Not only do TR/ADFs potentially save lives, but economic costs to society as well.
Kirson et al68 recently determined that the annual societal cost savings associated
with the oxycodone ADF in the USA include annual medical cost savings of $430 million
and indirect societal savings of $605 million annually, totaling over $1 billion in
savings per year. Their analysis did not include savings associated with the numerous
other TRFs currently on the market, although it can be assumed that they, too, have
resulted in substantial societal savings. As TR/ADFs are less “desirable” or “likable”

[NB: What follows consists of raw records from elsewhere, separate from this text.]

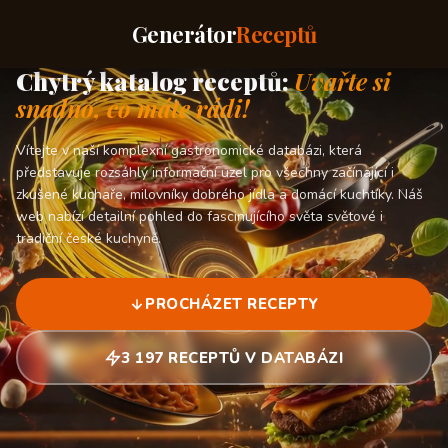
Generátor
Receptů
Chytrý katalog receptů:
Uvařte si
snadno, co máte rádi!
Vítejte v naší komplexní gastronomické databázi, která
představuje rozsáhlý informační uzel pro všechny začínající i
zkušené kuchaře, milovníky dobrého jídla a domácí kuchtíky. Náš
web nabízí detailní pohled do fascinujícího světa světové i
tradiční české kuchyně.
PROCHÁZET RECEPTY
3 197 RECEPTŮ V DATABÁZI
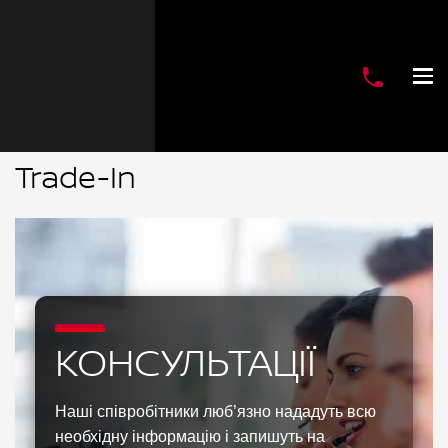
Trade-In
КОНСУЛЬТАЦІЇ
Наші співробітники люб’язно нададуть всю
необхідну інформацію і запишуть на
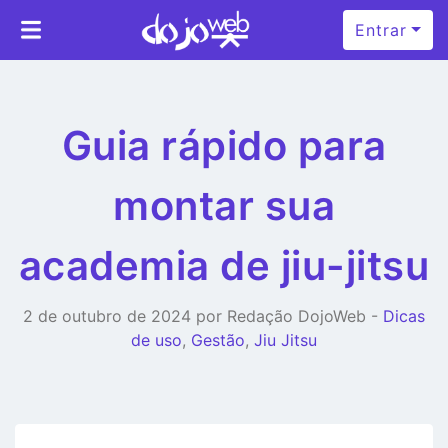
Entrar
Guia rápido para
montar sua
academia de jiu-jitsu
2 de outubro de 2024 por Redação DojoWeb -
Dicas
de uso
,
Gestão
,
Jiu Jitsu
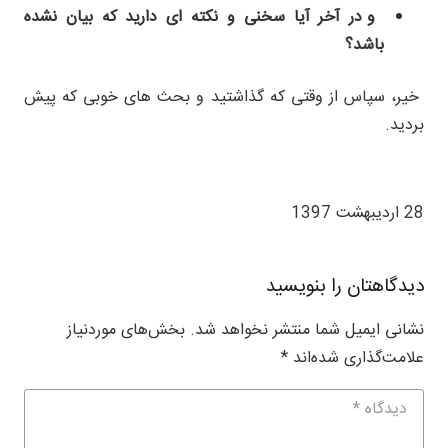
و در آخر آیا سخنی و نکته ای دارید که بیان نشده
باشد؟
خیر، سپاس از وقتی که گذاشتید و بحث های خوبی که پیش
بردید.
28 اردیبهشت 1397
دیدگاهتان را بنویسید
نشانی ایمیل شما منتشر نخواهد شد.
بخش‌های موردنیاز
علامت‌گذاری شده‌اند
*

among abusers69,70 they become less likely to be diverted. This is of great significance
as research indicates that diversion accounts for as many as 63% of fatal prescription
medication overdoses.71
In regard to TR/ADFs, Katz et al72 suggested that “Formulary controls that limit reimbursement
can help ensure that higher risk opioids are not prescribed unless the risks outweigh
the benefits”. The question becomes, however, “risk to whom?” The insurance industry’s
frequent refusal to cover TR/ADFs is not particularly “risky” within their own profit-driven
contexts. The data suggesting that approval of TR/ADFs would result in savings for
insurers68 is ignored in many instances, illustrating that the health insurance industry
is “penny wise and pound foolish”. However, there exists another possible explanation
for this self-defeating behavior – one that would also explain insurers’ increasing
refusal to pay for cost-effective interdisciplinary pain management programs. The
insurance industry is aware of the data indicating that the average enrollee will
switch insurance carriers every few years.73 Accordingly, their seemingly nonsensical
policy of refusal to cover TR/ADFs may be more shrewdly calculated than appears on
the surface. The extreme expense of paying for the treatment of prescription opioid
abuse is certainly no secret, with a recent study indicating that tampering with opioid
analgesics results in substantial increases in health care use.74 However, given the
frequency with which enrollees switch carriers, it is quite possible that insurers
are willing to take the chance that the next carrier will be forced to “pick up the
pieces” of abuse and addiction. Given the substantial expense associated with treating
chronic pain,75 would the insurer’s bottom line not improve if these “expensive” enrollees
were to simply expire?
Some states are trying to rein in the sole focus on profits. In the past several years,
a small handful of states have passed legislation prohibiting insurers from engaging
in “fail first” policies. These policies have encouraged the dispensing of generic
(and in the case of opioids, non-TR/ADFs) medications even if the physician has stipulated
that the patient should receive a branded medication. Nayak and Pearson76 have suggested
that more than other cost-containment strategies, “fail first” policies result in
significant ethical concerns. While these limited state actions should be commended,
this egregious insurance industry practice continues in all but the eight states that
have enacted legislation prohibiting or severely limiting this maleficent policy.77
In summary, in the interests of cost-containment and profitability, the health insurance
industry has contributed to the opioid crisis in the USA by refusing to pay for therapies
to reduce the harm associated with opioid prescribing. A better way to marry cost-containment
with societal well-being is to support progressively safer delivery systems for the
opioid analgesics that remain a crucial component of pain physicians’ treatment armamentaria.
Federal agencies such as the FDA and the Drug Enforcement Administration claim to
have an interest in stemming the tide of opioid abuse. Perhaps it is time for the
federal government to require health insurance carriers (including Medicare and Medicaid)
to provide coverage for the opioid formulations that have the potential to substantially
ameliorate the nation’s persisting prescription opioid crisis.